Wall width or thickness affects a building’s insulation. Interior and exterior walls are typically built with vertical 2-by-4 or 2-by-6 studs, according to nationally syndicated author and home improvement expert Don Vanderport. Determining the appropriate wall thickness for your interior and exterior walls depends on factors like outside climate and indoor room temperatures.
The composition of interior and exterior 2-by-4 and 2-by-6 walls comprises metal studs as well as base and top plates. Although metal studs are labeled as 2-by-4, their measurements are approximately 3 ½ inches deep and 1 ¾ inches wide. Likewise, 2-by-6 metal studs measure approximately 5 ½ inches deep and 1 ¾ inches wide. The depth of metal studs also indicates the amount of space available for wall insulation, such as fiberglass batts.
Using 2-by-6-inch rather than 2-by-4-inch studs not only gives you more room for insulation, but also cut lumber costs. For example, homes that lose significant heat over a short period of time require the added insulation provided by 2-by-6 walls. These includes residences located in extreme climates or near sea level. Moreover, 2-by-6 studs can be installed 24-inches apart. In comparison, 2-by-4 studs are typically spaced 16 inches apart in walls. Thicker walls also improve R-value, which is the home's ability to reduce heat transfer through walls.
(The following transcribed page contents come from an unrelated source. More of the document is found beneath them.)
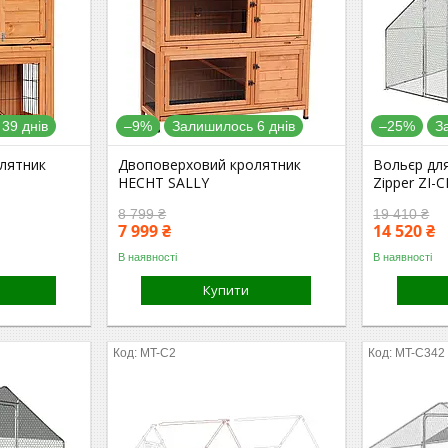
39 днів
–9%
Залишилось 6 днів
–25%
З
лятник
Двоповерховий кролятник
Вольєр для
HECHT SALLY
Zipper ZI-
8 799 ₴
19 410 ₴
7 999 ₴
14 520 ₴
В наявності
В наявності
Купити
MT-C2
MT-C342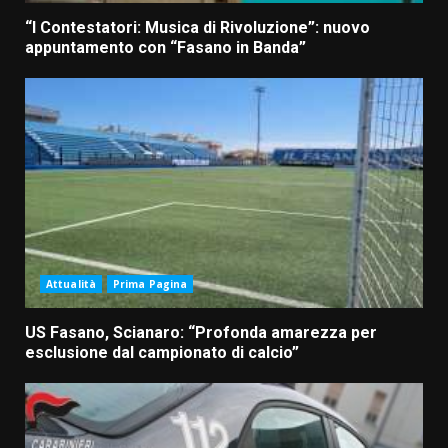
“I Contestatori: Musica di Rivoluzione”: nuovo
appuntamento con “Fasano in Banda”
Attualità
Prima Pagina
US Fasano, Scianaro: “Profonda amarezza per
esclusione dal campionato di calcio”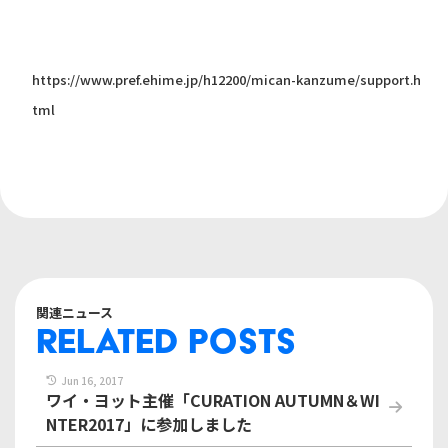
https://www.pref.ehime.jp/h12200/mican-kanzume/support.h
tml
関連ニュース
RELATED POSTS
Jun 16, 2017
ワイ・ヨット主催「CURATION AUTUMN＆WI
NTER2017」に参加しました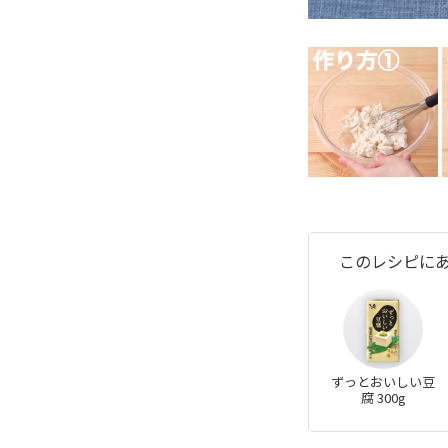
このレシピに
ずっとおいしい豆
腐 300g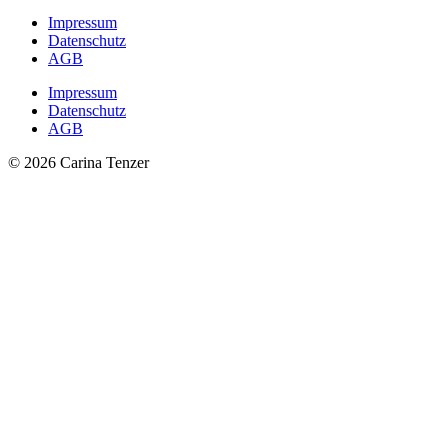
Impressum
Datenschutz
AGB
Impressum
Datenschutz
AGB
© 2026 Carina Tenzer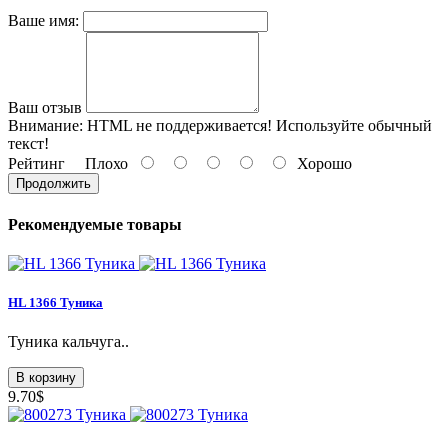
Ваше имя:
Ваш отзыв
Внимание:
HTML не поддерживается! Используйте обычный
текст!
Рейтинг
Плохо
Хорошо
Продолжить
Рекомендуемые товары
HL 1366 Туника
Туника кальчуга..
В корзину
9.70$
Nationally syndicated newspaper columnist Tim Carter advises homeowners to weigh the initial cost of installing thicker walls versus energy fuel savings in the long-run. Purchasing and installing wall studs, top and bottom plate faces, insulation materials and both window and door extension jambs can prolong the amount time it takes to receive a return on your investment. As of November 2011, Carter estimates that upgrading from 2-by-4 to 2-by-6 exterior walls in a single, story ranch house would run approximately $1,020. Higher square footage requires a greater investment when upgrading wall width.
The type of material used in walls is just as important as width and thickness for lowering energy bills during the summer and winter months. The Portland Cement Association estimates that heating and cooling comprise anywhere from 20 to 72 percent of homes’ annual energy costs. Studies showed that homes with concrete walls and optimal insulation performed better than frame walls due to concrete’s thermal mass. Moreover, concrete walls’ ability to slowly absorb and store heat during the day reduces heat transfer and energy needs. The thickness of insulation--and thus the width of walls--also impact home energy use.